Sigurd Nellemann Thorsen defends his PhD thesis at the Department of Economics

Candidate:

Sigurd Nellemann Thorsen, Department of Economics, University of Copenhagen

Title:

Essays in Financial Econometrics

Supervisors:

  • Anders Rahbek, Professor, Department of Economics, University of Copenhagen
  • Rasmus Søndergaard Pedersen, Associate Professor, Department of Economics, University of Copenhagen

Assessment Committee:

  • Henrik Hansen, Professor, Department of Economics, University of Copenhagen
  • Dennis Kristensen, Professor, Department of Economics, University College London
  • Leopoldo Catania, Associate Professor, Department of Economics and Business EconomicsAarhus University

Summary:

This PhD dissertation consists of three separate and self-contained chapters within financial econometrics. All the chapters include econometric theory, a simulation experiment of the asymptotic results, and an empirical application of the paper’s methodology.

The first chapter of my dissertation is joint work with Heino B. Nielsen, Rasmus S. Pedersen, and Anders Rahbek.

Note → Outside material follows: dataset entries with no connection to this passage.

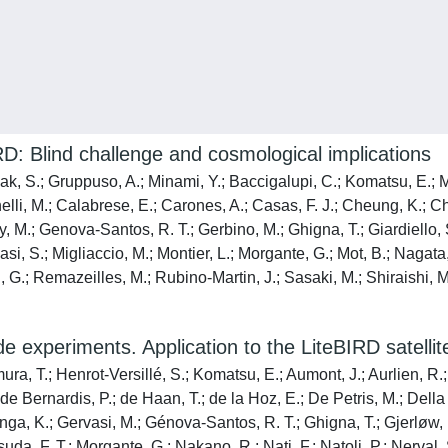
BIRD: Blind challenge and cosmological implications
, S.; Gruppuso, A.; Minami, Y.; Baccigalupi, C.; Komatsu, E.; Ma
anelli, M.; Calabrese, E.; Carones, A.; Casas, F. J.; Cheung, K.; 
ay, M.; Genova-Santos, R. T.; Gerbino, M.; Ghigna, T.; Giardiello, S
si, S.; Migliaccio, M.; Montier, L.; Morgante, G.; Mot, B.; Nagata, R
, G.; Remazeilles, M.; Rubino-Martin, J.; Sasaki, M.; Shiraishi, M.; 
 experiments. Application to the LiteBIRD satellit
a, T.; Henrot-Versillé, S.; Komatsu, E.; Aumont, J.; Aurlien, R.; 
 Bernardis, P.; de Haan, T.; de la Hoz, E.; De Petris, M.; Della T
anga, K.; Gervasi, M.; Génova-Santos, R. T.; Ghigna, T.; Gjerløw,
a, F. T.; Morgante, G.; Nakano, R.; Nati, F.; Natoli, P.; Nerval, S.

The chapter examines the GARCH-X model and focuses on the hypothesis of testing the inclusion of explanatory variables in the conditional variance equation. Due to the boundary constraints on nuisance parameters, the likelihood-ratio (LR) test statistic has a non-standard limiting distribution, complicating inference. To address this issue, we introduce the "Fixed Shrinkage" (FS) bootstrap method, which is carefully tailored to this testing problem in the GARCH-X model and correctly replicates the limiting distribution of the LR statistic.  In an extensive Monte Carlo simulation study, we investigate our proposed FS bootstrap method's empirical size and power properties and find that it shows great finite sample properties. We illustrate the usefulness of our proposed bootstrap in an application on volatility modeling of stock market indices. 

In the second chapter, we consider backtesting Value-at-Risk (VaR), which is subject to estimation risk in the class of volatility models on the form rt = δtηt. The paper focuses on the widely used unconditional coverage (UC) and conditional coverage (CC) tests from Christoffersen (1998), and we illustrate when VaR estimates are subject to estimation risk, the standard limiting X(1) and X(2) distributions typically used for backtesting are generally no longer valid.  To account for estimation risk in VaR estimates, we propose an easily implemented correction for the UC test and a simple simulation-based method to obtain critical values for the CC test statistic. Through a Monte Carlo simulation study, we showcase our theory in finite samples and find that our corrected tests display attractive size properties. In an empirical application, we highlight the GARCH-X model augmented with realized volatility (RV) for risk management.

In the third chapter, we investigate the temporal dependence in option observation errors, which is previously unexplored in the literature. The asymptotic setting is infill type, with the time between options shrinking to zero and the log-strike values of neighboring options in the cross-section shrinking to zero. To test for temporal dependence in option observation errors, we propose a Portmanteau test statistic, which, under the null hypothesis of no temporal dependence in the option observation errors, has a standard limiting chi-squared distribution. We obtain good finite sample properties for our proposed inference methods in an empirically relevant simulation setting. By applying our methodology to high-frequency S&P 500 index options, we find considerable evidence of temporal dependence in option observation errors subject to a large degree of heterogeneity across maturities of the options and their range of strike values.